Debería ser imposible, pero sucede en demasiadas ocasiones que la justicia no es justa. Ocurre en todos los ámbitos de la vida, confirmando la imperfección inherente al ser humano. Los jueces, como personas que son, por mucho que estudien, también se equivocan.
Eso en el mejor de los casos, porque cuando se trata de jueces en cuyas manos caen casos enjundiosos, bien sean de políticos poderosos, bien sean de empresarios que no tienen para pagar a sus empleados, pero sí para costearse una buena defensa, entonces la justicia se pone la venda en los ojos. ¿O no recordamos casos de políticos que han provocado una estampida de jueces que no se atreven a llevar sus casos?

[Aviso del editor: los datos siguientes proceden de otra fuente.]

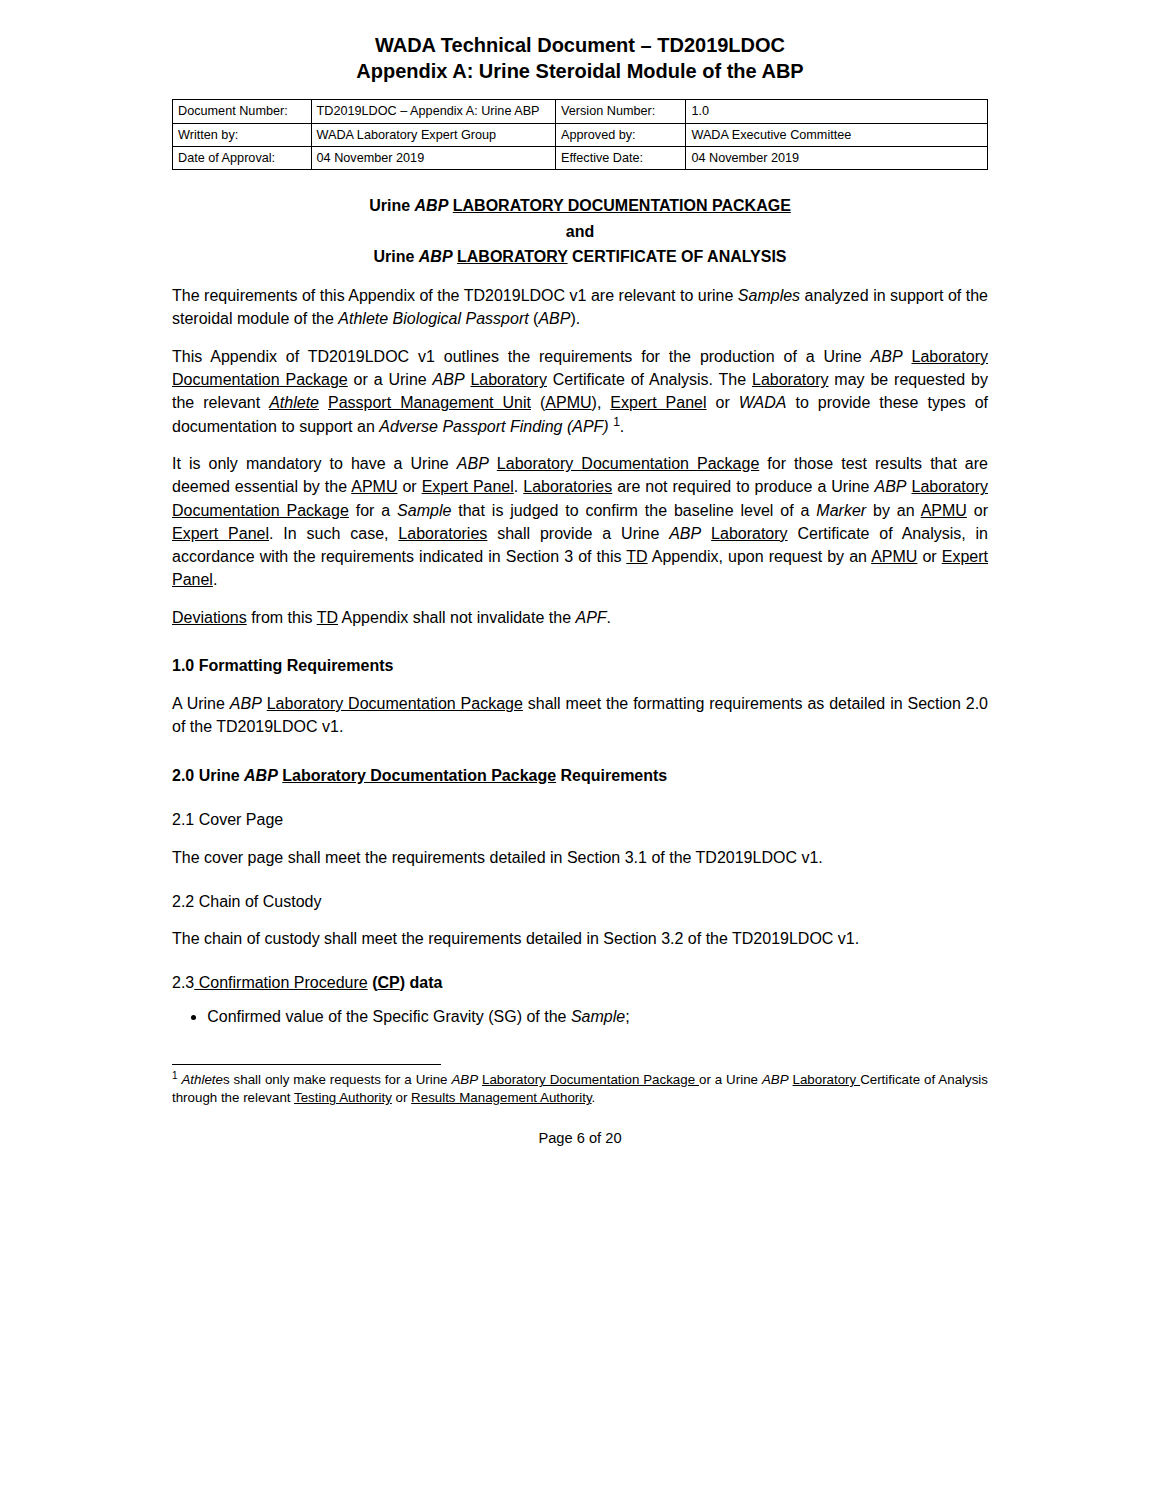WADA Technical Document – TD2019LDOC
Appendix A: Urine Steroidal Module of the ABP
| Document Number: | TD2019LDOC – Appendix A: Urine ABP | Version Number: | 1.0 |
| Written by: | WADA Laboratory Expert Group | Approved by: | WADA Executive Committee |
| Date of Approval: | 04 November 2019 | Effective Date: | 04 November 2019 |
Urine ABP LABORATORY DOCUMENTATION PACKAGE
and
Urine ABP LABORATORY CERTIFICATE OF ANALYSIS
The requirements of this Appendix of the TD2019LDOC v1 are relevant to urine Samples analyzed in support of the steroidal module of the Athlete Biological Passport (ABP).
This Appendix of TD2019LDOC v1 outlines the requirements for the production of a Urine ABP Laboratory Documentation Package or a Urine ABP Laboratory Certificate of Analysis. The Laboratory may be requested by the relevant Athlete Passport Management Unit (APMU), Expert Panel or WADA to provide these types of documentation to support an Adverse Passport Finding (APF) 1.
It is only mandatory to have a Urine ABP Laboratory Documentation Package for those test results that are deemed essential by the APMU or Expert Panel. Laboratories are not required to produce a Urine ABP Laboratory Documentation Package for a Sample that is judged to confirm the baseline level of a Marker by an APMU or Expert Panel. In such case, Laboratories shall provide a Urine ABP Laboratory Certificate of Analysis, in accordance with the requirements indicated in Section 3 of this TD Appendix, upon request by an APMU or Expert Panel.
Deviations from this TD Appendix shall not invalidate the APF.
1.0 Formatting Requirements
A Urine ABP Laboratory Documentation Package shall meet the formatting requirements as detailed in Section 2.0 of the TD2019LDOC v1.
2.0 Urine ABP Laboratory Documentation Package Requirements
2.1 Cover Page
The cover page shall meet the requirements detailed in Section 3.1 of the TD2019LDOC v1.
2.2 Chain of Custody
The chain of custody shall meet the requirements detailed in Section 3.2 of the TD2019LDOC v1.
2.3 Confirmation Procedure (CP) data
Confirmed value of the Specific Gravity (SG) of the Sample;
1 Athletes shall only make requests for a Urine ABP Laboratory Documentation Package or a Urine ABP Laboratory Certificate of Analysis through the relevant Testing Authority or Results Management Authority.
Page 6 of 20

El poderoso encuentra, no siempre, pero sí en ocasiones, el hilo del que tirar para conseguir una sentencia favorable. Si es un chorizo que ha robado demasiado y el caso ocupa titulares en los medios de comunicación, entonces el correctivo ejemplarizante es mayor. Si, además, el presunto ladrón es un alcalde y su novia una famosa tonadillera, más popular por sus escándalos que por sus canciones, entonces el morbo folletinesco invade nuestras casas por tierra, mar y aire -televisión, prensa, radio e internet-, las 24 horas del día.
Pero la peor de las injusticias es la de la lentitud. Y en España, la burocracia y la falta de medios, convierten a la justicia, no en una tabla de salvación, sino en una putada muy grande, con perdón.

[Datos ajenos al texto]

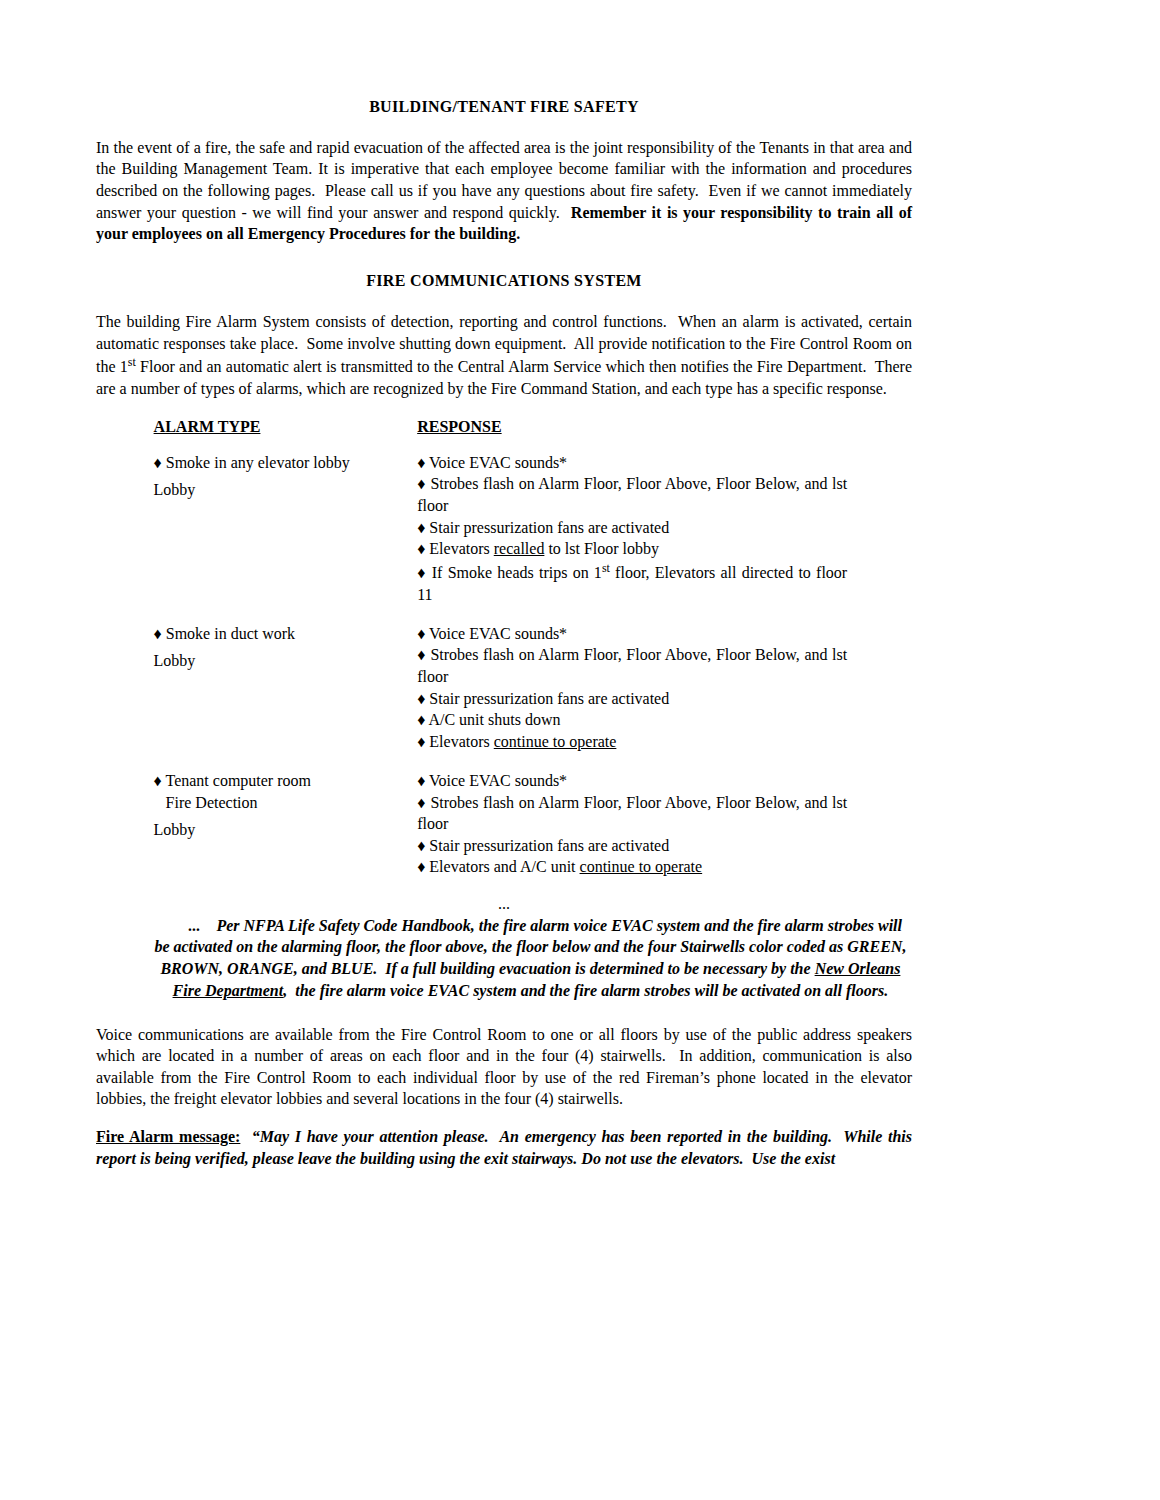BUILDING/TENANT FIRE SAFETY
In the event of a fire, the safe and rapid evacuation of the affected area is the joint responsibility of the Tenants in that area and the Building Management Team. It is imperative that each employee become familiar with the information and procedures described on the following pages. Please call us if you have any questions about fire safety. Even if we cannot immediately answer your question - we will find your answer and respond quickly. Remember it is your responsibility to train all of your employees on all Emergency Procedures for the building.
FIRE COMMUNICATIONS SYSTEM
The building Fire Alarm System consists of detection, reporting and control functions. When an alarm is activated, certain automatic responses take place. Some involve shutting down equipment. All provide notification to the Fire Control Room on the 1st Floor and an automatic alert is transmitted to the Central Alarm Service which then notifies the Fire Department. There are a number of types of alarms, which are recognized by the Fire Command Station, and each type has a specific response.
| ALARM TYPE | RESPONSE |
| --- | --- |
| ♦ Smoke in any elevator lobby Lobby | ♦ Voice EVAC sounds* ♦ Strobes flash on Alarm Floor, Floor Above, Floor Below, and lst floor ♦ Stair pressurization fans are activated ♦ Elevators recalled to lst Floor lobby ♦ If Smoke heads trips on 1 st floor, Elevators all directed to floor 11 |
| ♦ Smoke in duct work Lobby | ♦ Voice EVAC sounds* ♦ Strobes flash on Alarm Floor, Floor Above, Floor Below, and lst floor ♦ Stair pressurization fans are activated ♦ A/C unit shuts down ♦ Elevators continue to operate |
| ♦ Tenant computer room Fire Detection Lobby | ♦ Voice EVAC sounds* ♦ Strobes flash on Alarm Floor, Floor Above, Floor Below, and lst floor ♦ Stair pressurization fans are activated ♦ Elevators and A/C unit continue to operate |
...
... Per NFPA Life Safety Code Handbook, the fire alarm voice EVAC system and the fire alarm strobes will be activated on the alarming floor, the floor above, the floor below and the four Stairwells color coded as GREEN, BROWN, ORANGE, and BLUE. If a full building evacuation is determined to be necessary by the New Orleans Fire Department, the fire alarm voice EVAC system and the fire alarm strobes will be activated on all floors.
Voice communications are available from the Fire Control Room to one or all floors by use of the public address speakers which are located in a number of areas on each floor and in the four (4) stairwells. In addition, communication is also available from the Fire Control Room to each individual floor by use of the red Fireman’s phone located in the elevator lobbies, the freight elevator lobbies and several locations in the four (4) stairwells.
Fire Alarm message: “May I have your attention please. An emergency has been reported in the building. While this report is being verified, please leave the building using the exit stairways. Do not use the elevators. Use the exist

Ser imputado ya es, de por sí, estar condenado. Y ser presunto, peor todavía. Por ello, para que de verdad los ciudadanos creamos en la justicia, ésta debe resolver los casos en semanas o en meses y no en años. Porque los pobres e inocentes sufren mucho hasta que llega la sentencia. Y porque los delincuentes de guante blanco -políticos corruptos, empresarios chanchulleros- tienen tiempo suficiente para destruir pruebas. Y así nos va.